The figures above count only the students own federal loans. Adding PLUS loans (borrowed by parents or graduate students) gives a fuller picture of total borrowing at UPR Rio Piedras.
| Group | Borrowers | Median debt incl. PLUS |
|---|---|---|
| All borrowers | 70 | $10,752 |
| Completed (graduates) | 21 | $12,500 |
| Did not complete | 49 | $10,700 |
For students who completed, the median total debt including PLUS loans works out to a standard 10-year payment of about $148.64/mo.
Federal data lets us separate Stafford borrowers from the rest at UPR Rio Piedras.
Stafford This Year vs Not
| Cohort | Borrowers | Median debt incl. PLUS |
|---|---|---|
| Stafford loan this year | 19 | $10,000 |
| No Stafford loan this year | 51 | $15,000 |
These figures turn the debt totals into a monthly repayment picture for UPR Rio Piedras.
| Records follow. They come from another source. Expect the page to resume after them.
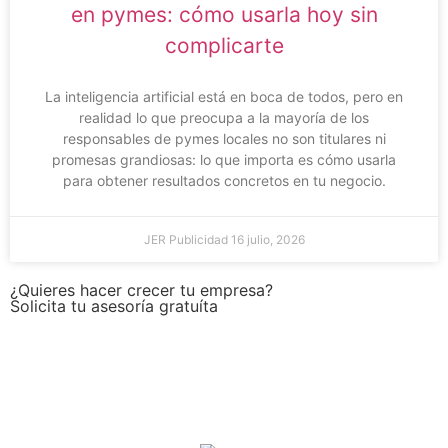
en pymes: cómo usarla hoy sin
complicarte
La inteligencia artificial está en boca de todos, pero en
realidad lo que preocupa a la mayoría de los
responsables de pymes locales no son titulares ni
promesas grandiosas: lo que importa es cómo usarla
para obtener resultados concretos en tu negocio.
JER Publicidad
16 julio, 2026
¿Quieres hacer crecer tu empresa?
Solicita tu asesoría gratuíta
A loan default — failing to keep up with federal student-loan payments — is one of the worst financial outcomes a borrower can face. Two-year cohort default-rate data for UPR Rio Piedras follows.
| Metric | Value |
|---|---|
| 2-year cohort default rate | 4.5% |
| Borrowers in the cohort | 44 |
A lower default rate generally signals that graduates earn enough to manage their loan payments.
The breakdowns below show median federal debt by income, first-generation status, and dependency.
Median Debt by Income Bracket
| Income tier | Median federal debt |
|---|---|
| Low income | $5,500 |
| Middle income | $5,500 |
| High income | $5,500 |
First-Generation Comparison
| Cohort | Median federal debt |
|---|---|
| First-generation students | $5,500 |
| Continuing-generation students | $5,500 |
Dependency-Status Comparison
| Cohort | Median federal debt |
|---|---|
| Dependent students | $5,500 |
| Independent students | $5,500 |
These pre-calculated indicators summarize the borrowing gaps between cohorts at UPR Rio Piedras.
The Difference Between Subsidized and Unsubsidized Loans
Unsubsidized federal student loans accrue interest every month — even while you are still enrolled. Unless you pay that interest as it builds, the balance you owe at graduation can be noticeably higher than the amount you originally borrowed.
Worth Knowing
Unlike most other debt, federal student loans generally survive bankruptcy — and unpaid balances can lead to wage garnishment — so borrow only what you truly need.
References
More about our data sources and methodologies.